Look at this scenario, An online reatiler can’t get into Amazon becasue they haven’t opened their category yet. So they use Product Ads to get their product in front of Amazon’s customers. Amazon sees where the deman is and decideds to open a new category based on it, all the while getting paid for their data gathering.
Or a smaller seller opens up an Amazon WebStore, using Amazon FBA to fulfill their orders and then uses Product Ads to get Amazon traffic to their WebStore. Amazon makes moeny from the click, from the sale (FVF 7%) and from the fulfillment. The Webstore has Amazon’s A2Z guarantee and everybody is happy.
I submitted an ad quote request for our large printer ink, toner cartridges, and ink cartridges business. They contacted me within 20 minutes.

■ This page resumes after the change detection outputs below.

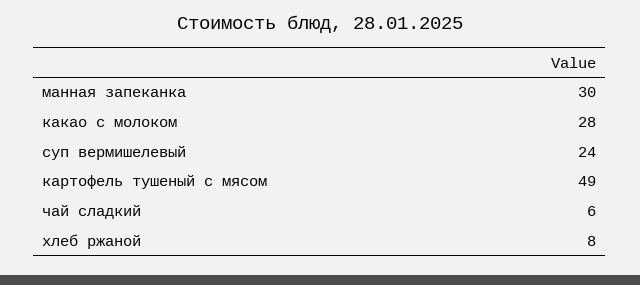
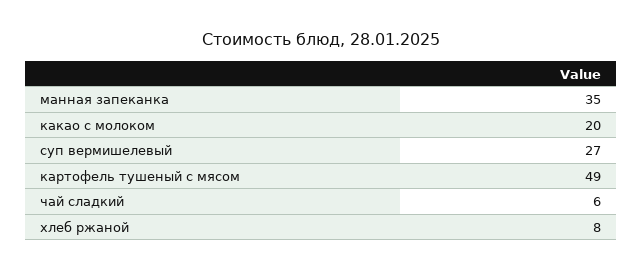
манная запеканка: 30 -> 35
какао с молоком: 28 -> 20
суп вермишелевый: 24 -> 27

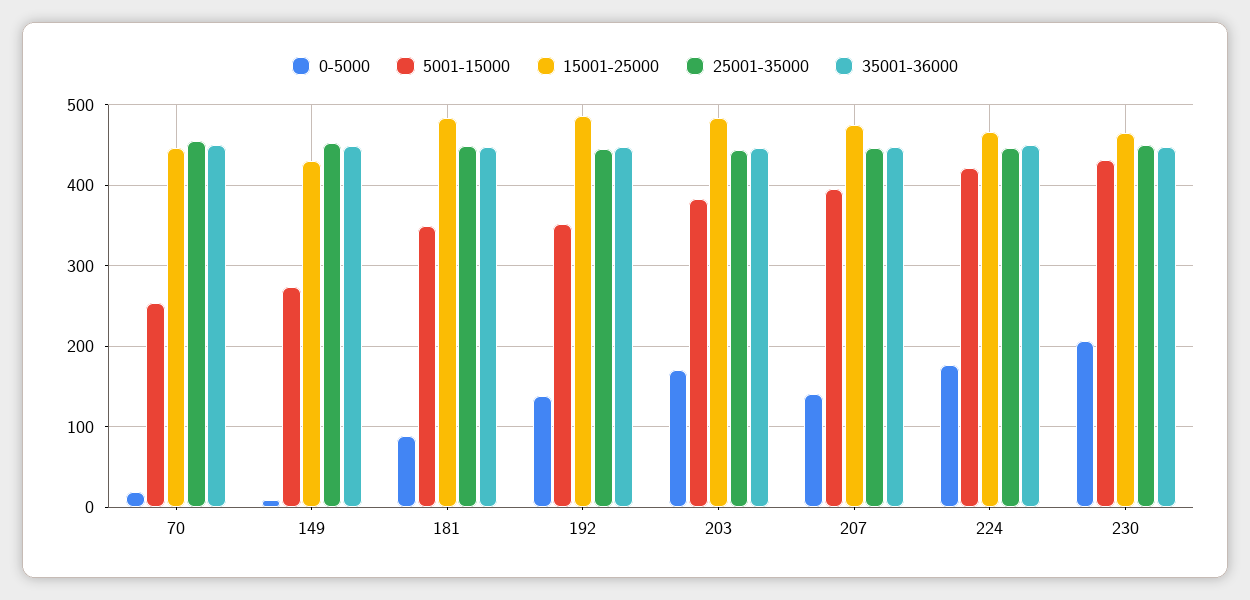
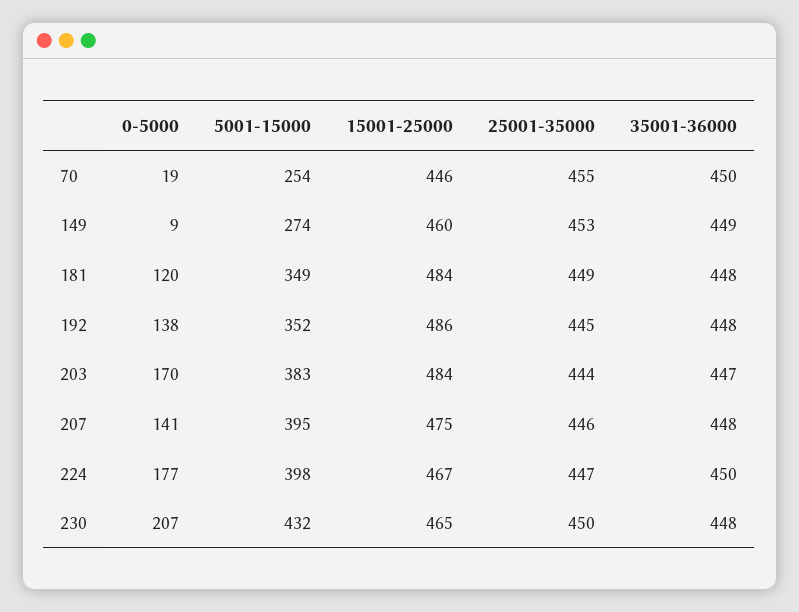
15001-25000, 149: 430 -> 460
0-5000, 181: 90 -> 120
5001-15000, 224: 420 -> 398

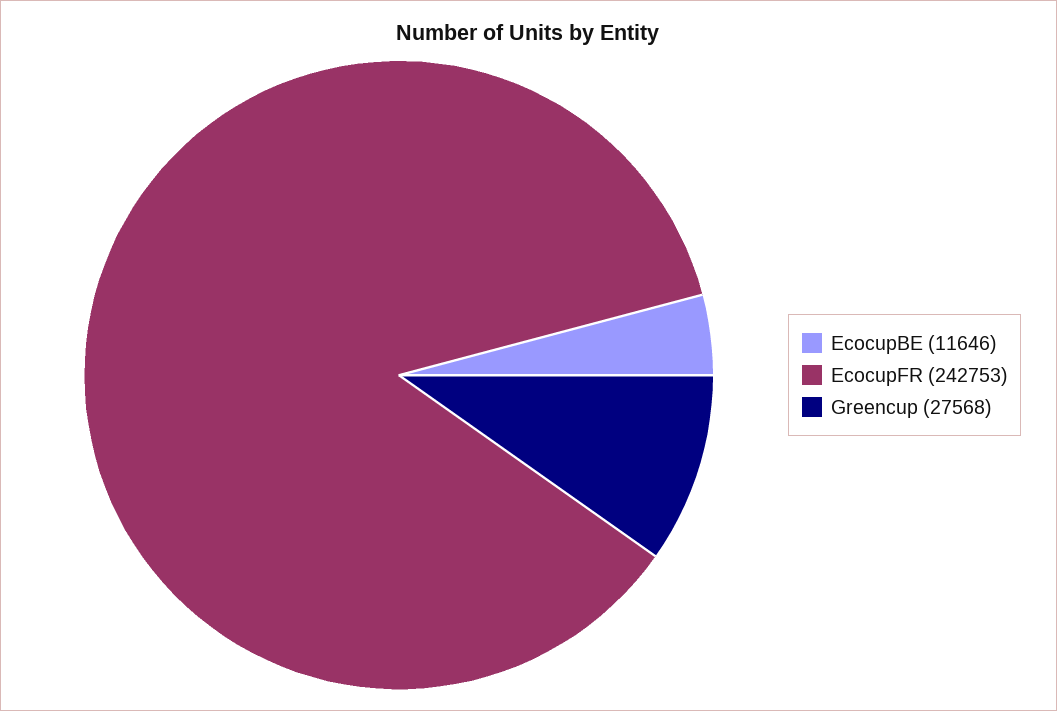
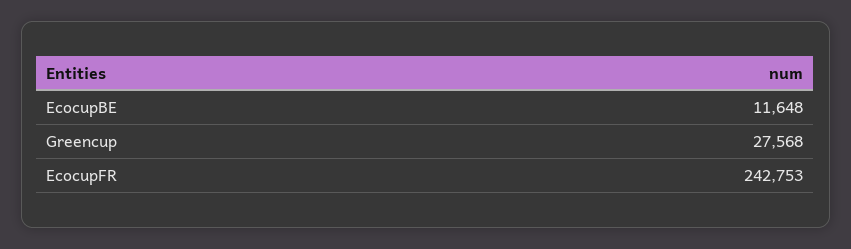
EcocupBE: 11646 -> 11648

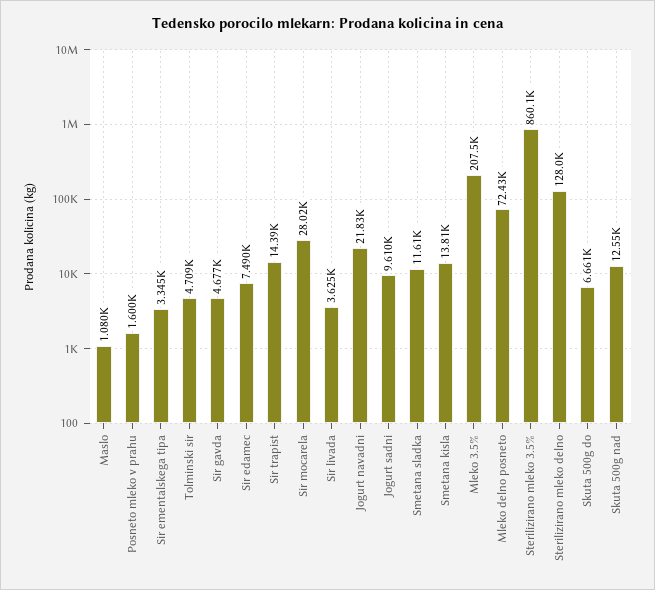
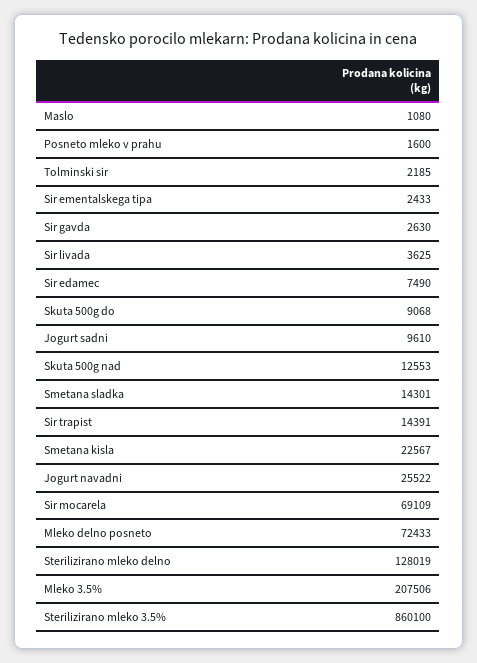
Sir ementalskega tipa: 3345 -> 2433
Tolminski sir: 4709 -> 2185
Sir gavda: 4677 -> 2630
Sir mocarela: 28020 -> 69109
Jogurt navadni: 21830 -> 25522
Smetana sladka: 11610 -> 14301
Smetana kisla: 13810 -> 22567
Skuta 500g do: 6661 -> 9068

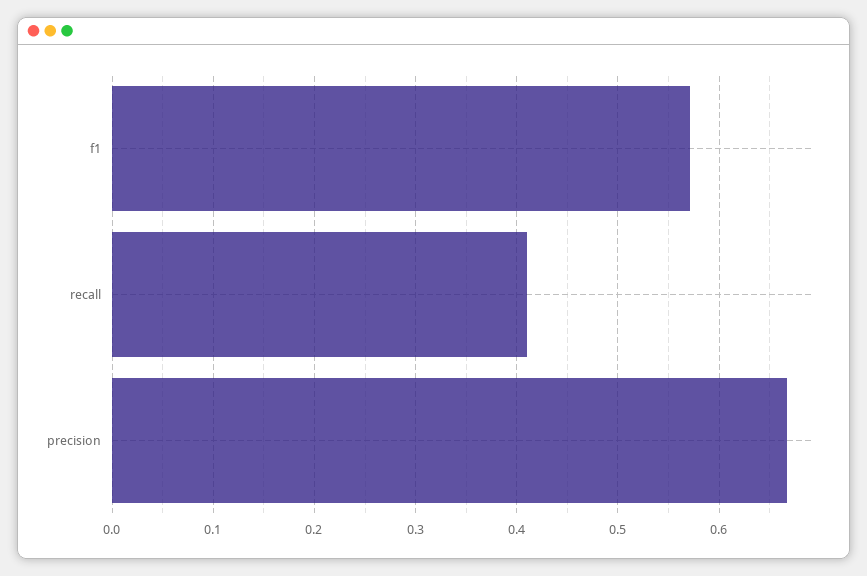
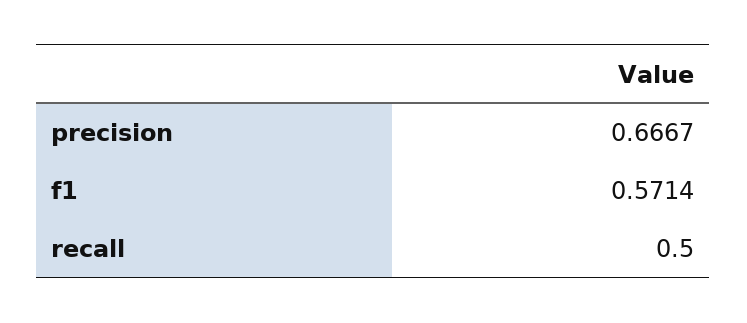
recall: 0.41 -> 0.5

Appear to be very aggressive in selling this offering.
Great idea to help web site get more exposure from hi profile web site.
We sell Statues and Sculptures that are hand made in USA, small but growing. Would be a great help for a low fee to grow our business.
http://www.neo-mfg.com
Is this an extension of the ClickRiver program it launched in November of 2006?
You people are stupid suckers…you pay more at AMZN? What are you, dumb losers? AMZN is a pathetic company started for books. You think its some sort of onlien “general store.” pooh. Get a life and go to the mall. dumbazz.
Amazon’s a long-tail retailer / affiliate so it sorta makes sense with their whole raison d’etre to be able to make $ on virtually any search term.
I do hope they only deliver Product Ads when there are no matching results in the Amazon Marketplace. So it would round out their keyword inventory without stepping on their participating merchants’ toes or adding extra hassle for customers by giving them too many options. This would have a huge impact on conversion rates on Amazon.com - any time you introduce extra options you’re going to lower conversion. Now the customer has to go and check other sites to see if the offers are more attractive. One of the benefits of the Amazon marketplace is that you can quickly compare new and used items side by side, and place your order through Amazon.
This will be interesting to watch.
I thought Amazon was already a shopping search engine??